Surveillance capitalism unilaterally claims human experience as free raw material for translation into behavioural data. Shoshana Zuboff
bell hooks, in Feminist Theory: From Margin to Center (1984), argued that any feminism that does not also address class and race is incomplete, it liberates only the privileged and leaves the rest further behind. As AI reshapes the economy, we must ask: who controls it, who benefits from it, and whose labour as always, disproportionately the labour of women and the Global South is being invisibilised inside the machine?
What Is To Be Done
The pattern is five centuries old. The names change. The technologies change. The language changes, from witchcraft to welfare dependency, from slave to undocumented, from hysteria to emotional labour. But the underlying mechanism remains: the removal of women’s economic independence, bodily sovereignty, and political visibility, in service of the accumulation of wealth by a small, largely male, largely racialised-as-white elite.
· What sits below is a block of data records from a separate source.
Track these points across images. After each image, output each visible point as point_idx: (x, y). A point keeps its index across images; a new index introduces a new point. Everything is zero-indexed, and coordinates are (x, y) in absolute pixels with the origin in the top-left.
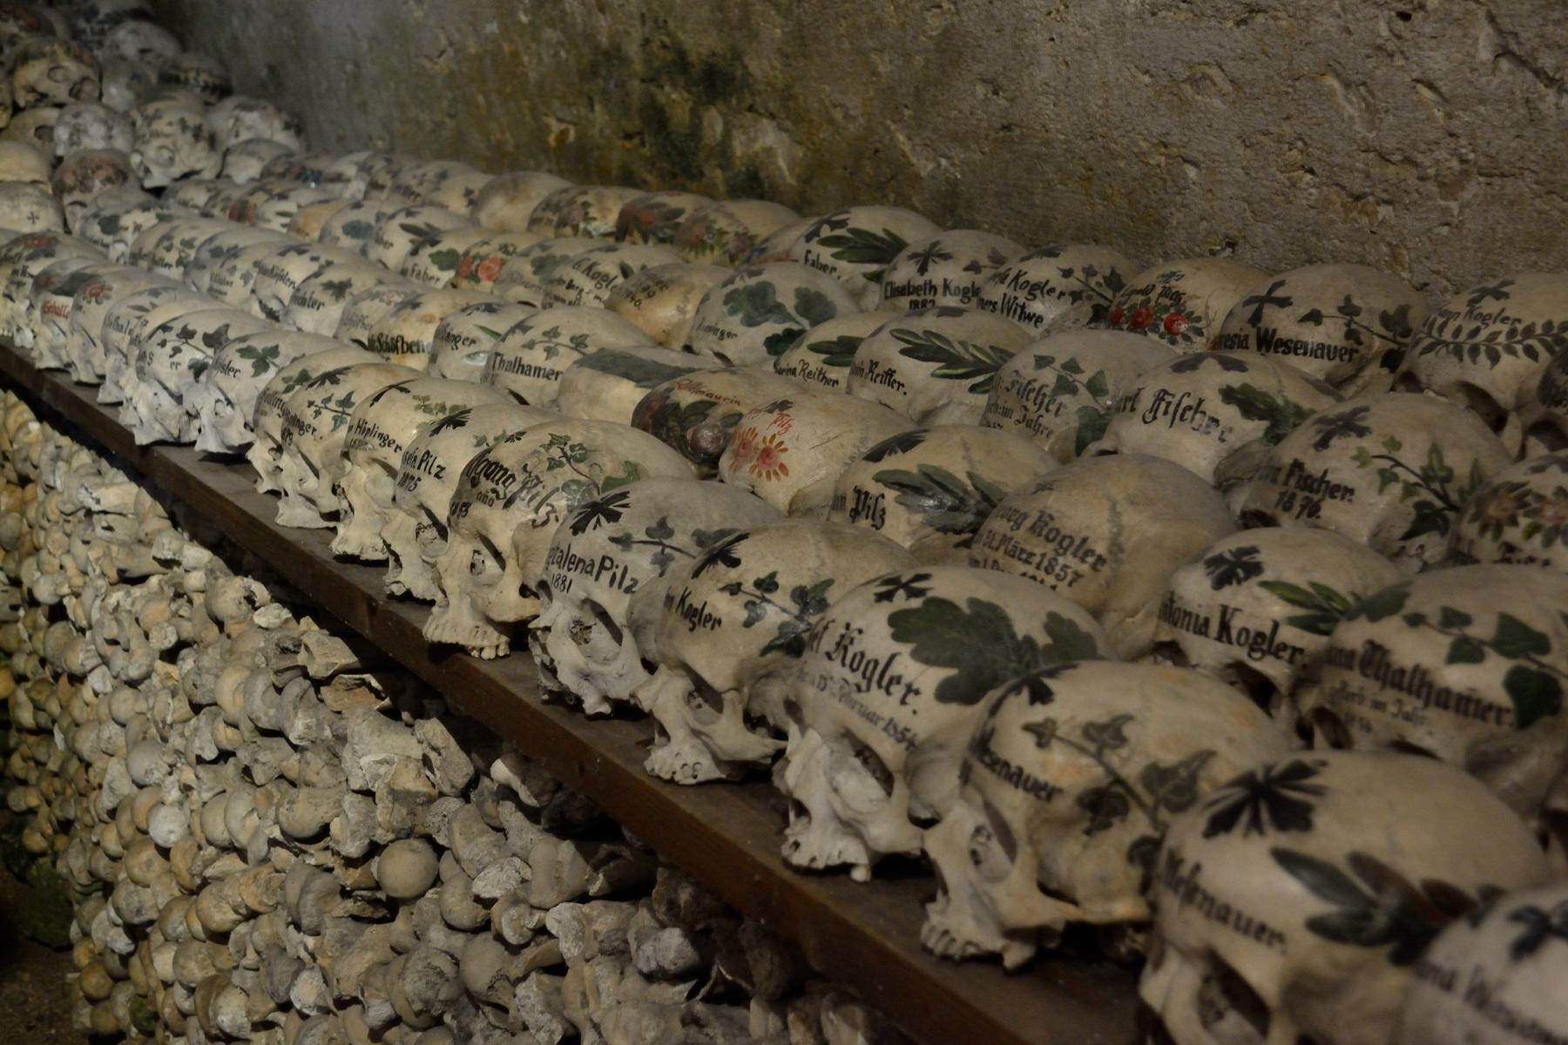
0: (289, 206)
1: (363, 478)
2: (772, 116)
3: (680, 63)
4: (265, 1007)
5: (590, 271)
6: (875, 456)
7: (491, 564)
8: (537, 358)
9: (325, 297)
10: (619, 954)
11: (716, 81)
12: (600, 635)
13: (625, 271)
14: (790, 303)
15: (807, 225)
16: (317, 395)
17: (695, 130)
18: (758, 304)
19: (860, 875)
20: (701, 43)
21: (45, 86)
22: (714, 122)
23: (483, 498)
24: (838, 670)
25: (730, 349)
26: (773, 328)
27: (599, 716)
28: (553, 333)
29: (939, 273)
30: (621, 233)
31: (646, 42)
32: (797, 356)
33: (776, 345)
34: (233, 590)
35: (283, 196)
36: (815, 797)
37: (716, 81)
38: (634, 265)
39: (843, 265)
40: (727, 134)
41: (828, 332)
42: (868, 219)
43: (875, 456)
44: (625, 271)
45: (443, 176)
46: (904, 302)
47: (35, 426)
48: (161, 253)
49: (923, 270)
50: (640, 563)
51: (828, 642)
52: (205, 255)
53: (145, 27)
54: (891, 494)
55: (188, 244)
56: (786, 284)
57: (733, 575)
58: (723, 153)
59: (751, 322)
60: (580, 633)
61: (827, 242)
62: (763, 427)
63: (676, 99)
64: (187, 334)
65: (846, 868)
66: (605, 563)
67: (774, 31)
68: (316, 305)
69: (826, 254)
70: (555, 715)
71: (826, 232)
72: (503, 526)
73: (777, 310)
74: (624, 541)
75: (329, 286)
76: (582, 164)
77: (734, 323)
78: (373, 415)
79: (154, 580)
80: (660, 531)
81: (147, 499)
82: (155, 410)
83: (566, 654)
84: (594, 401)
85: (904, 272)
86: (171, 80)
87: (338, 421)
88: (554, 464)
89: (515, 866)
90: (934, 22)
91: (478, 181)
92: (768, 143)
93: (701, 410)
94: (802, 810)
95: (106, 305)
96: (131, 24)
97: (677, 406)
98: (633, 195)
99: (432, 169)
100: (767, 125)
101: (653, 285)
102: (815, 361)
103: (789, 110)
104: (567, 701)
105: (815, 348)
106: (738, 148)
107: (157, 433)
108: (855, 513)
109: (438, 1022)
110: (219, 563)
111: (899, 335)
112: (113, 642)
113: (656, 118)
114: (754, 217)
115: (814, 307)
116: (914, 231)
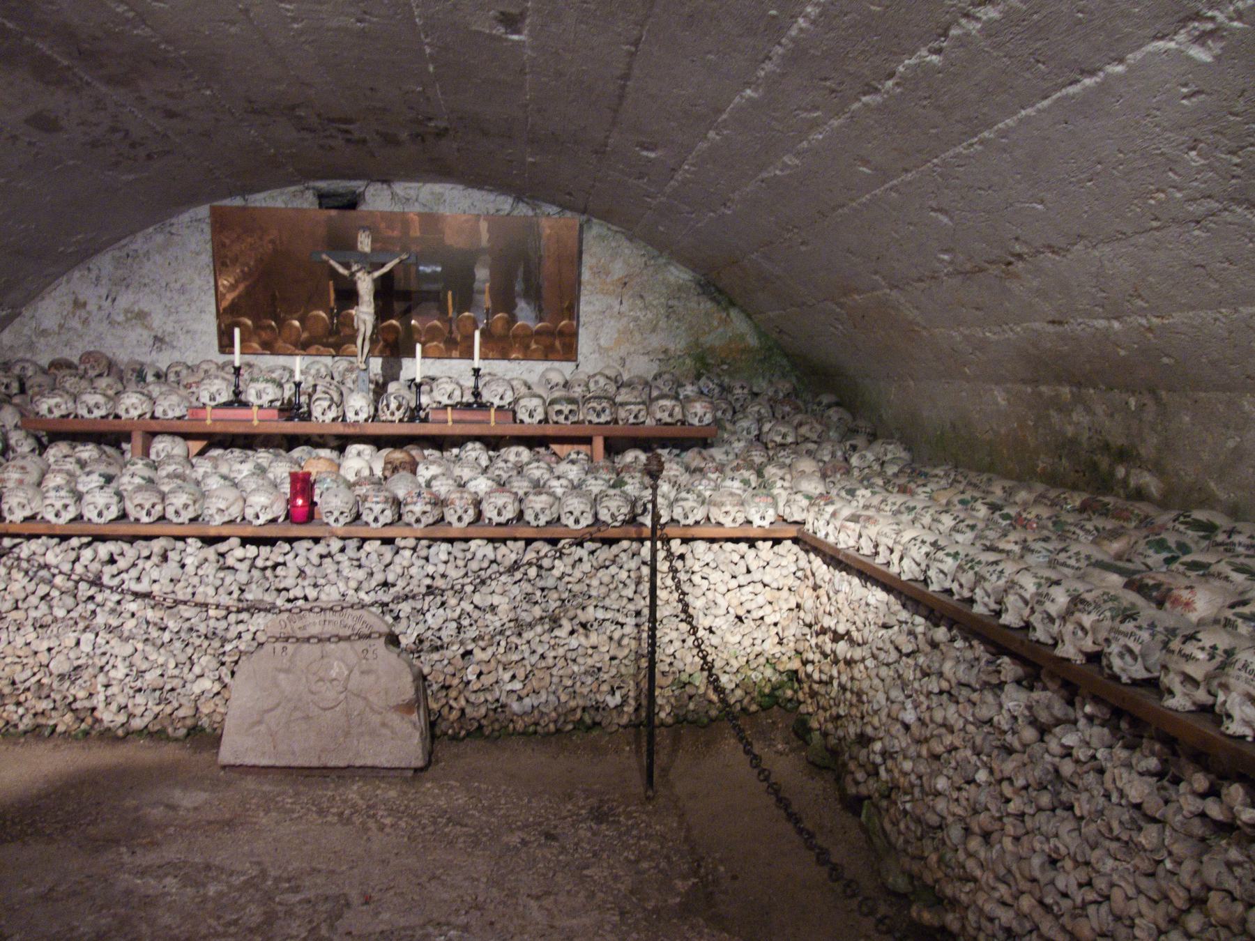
0: (928, 489)
1: (1011, 600)
2: (1149, 471)
3: (1106, 447)
4: (959, 781)
5: (1082, 528)
6: (1232, 606)
7: (1080, 633)
8: (1072, 562)
9: (968, 530)
10: (1128, 765)
11: (1124, 455)
12: (1128, 658)
13: (1097, 529)
14: (1173, 546)
15: (1173, 514)
16: (991, 569)
17: (1112, 474)
18: (1161, 545)
19: (1249, 739)
20: (1118, 440)
21: (808, 435)
22: (1121, 472)
23: (1079, 610)
24: (1243, 674)
25: (1149, 562)
26: (1165, 555)
27: (1126, 684)
28: (1078, 553)
29: (1236, 539)
30: (1083, 509)
31: (1090, 438)
32: (1174, 566)
33: (1168, 561)
34: (941, 633)
35: (924, 485)
36: (1236, 713)
37: (1124, 455)
38: (1100, 526)
39: (1190, 532)
40: (1127, 474)
41: (1188, 558)
42: (1200, 515)
43: (1232, 606)
44: (1097, 529)
45: (990, 480)
46: (1222, 548)
47: (825, 567)
48: (883, 506)
49: (1229, 537)
50: (1145, 635)
51: (1239, 665)
52: (903, 509)
53: (841, 410)
54: (1240, 621)
55: (894, 504)
56: (1171, 540)
57: (1200, 644)
58: (1125, 482)
59: (1157, 552)
60: (1121, 656)
61: (1182, 523)
62: (1185, 595)
63: (1104, 462)
64: (923, 542)
65: (1243, 737)
66: (1132, 634)
67: (1154, 440)
68: (963, 532)
69: (1182, 528)
70: (1112, 683)
71: (1182, 519)
72: (1087, 620)
73: (1169, 549)
74: (1140, 628)
75: (968, 526)
76: (1052, 479)
77: (1151, 552)
78: (1016, 578)
79: (896, 628)
80: (1152, 626)
81: (892, 598)
82: (910, 568)
83: (1117, 663)
84: (1103, 580)
85: (1221, 537)
86: (854, 431)
87: (999, 578)
88: (1105, 601)
89: (1083, 736)
90: (1231, 444)
91: (1008, 484)
92: (1151, 483)
93: (1158, 586)
94: (1229, 716)
95: (878, 527)
96: (835, 409)
97: (1147, 585)
98: (1085, 496)
99: (985, 477)
100: (1146, 473)
101: (1115, 535)
102: (1182, 568)
103: (1158, 468)
104: (1117, 678)
105: (1183, 564)
106: (1132, 483)
107: (910, 576)
108: (1225, 626)
109: (1045, 788)
110: (929, 624)
111: (1230, 564)
112: (880, 649)
113: (1094, 466)
114: (1142, 508)
115: (1184, 548)
116: (1221, 520)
What is different now is the speed. The enclosure of minds is faster than the enclosure of land. The spread of manosphere ideology to a fourteen-year-old in Birmingham or Bratislava happens in an afternoon. The rollback of rights that took decades to secure can be achieved in a single legislative session, under cover of manufactured outrage.
But what is also different is us. We have the analysis. We have the history. We have Federici and Davis and hooks and Manne and Zuboff and Arendt and a hundred other thinkers who have mapped this terrain with precision and courage. We have our own voices, our own networks, our own refusal to be enclosed again.
The wise women were burned because they were healers and they were free. They carried knowledge in their hands and their bodies. They would not be moved from the common land without a fight.
Neither will we.
Feminism is for everybody but it must begin by telling the truth about what is being done to everybody.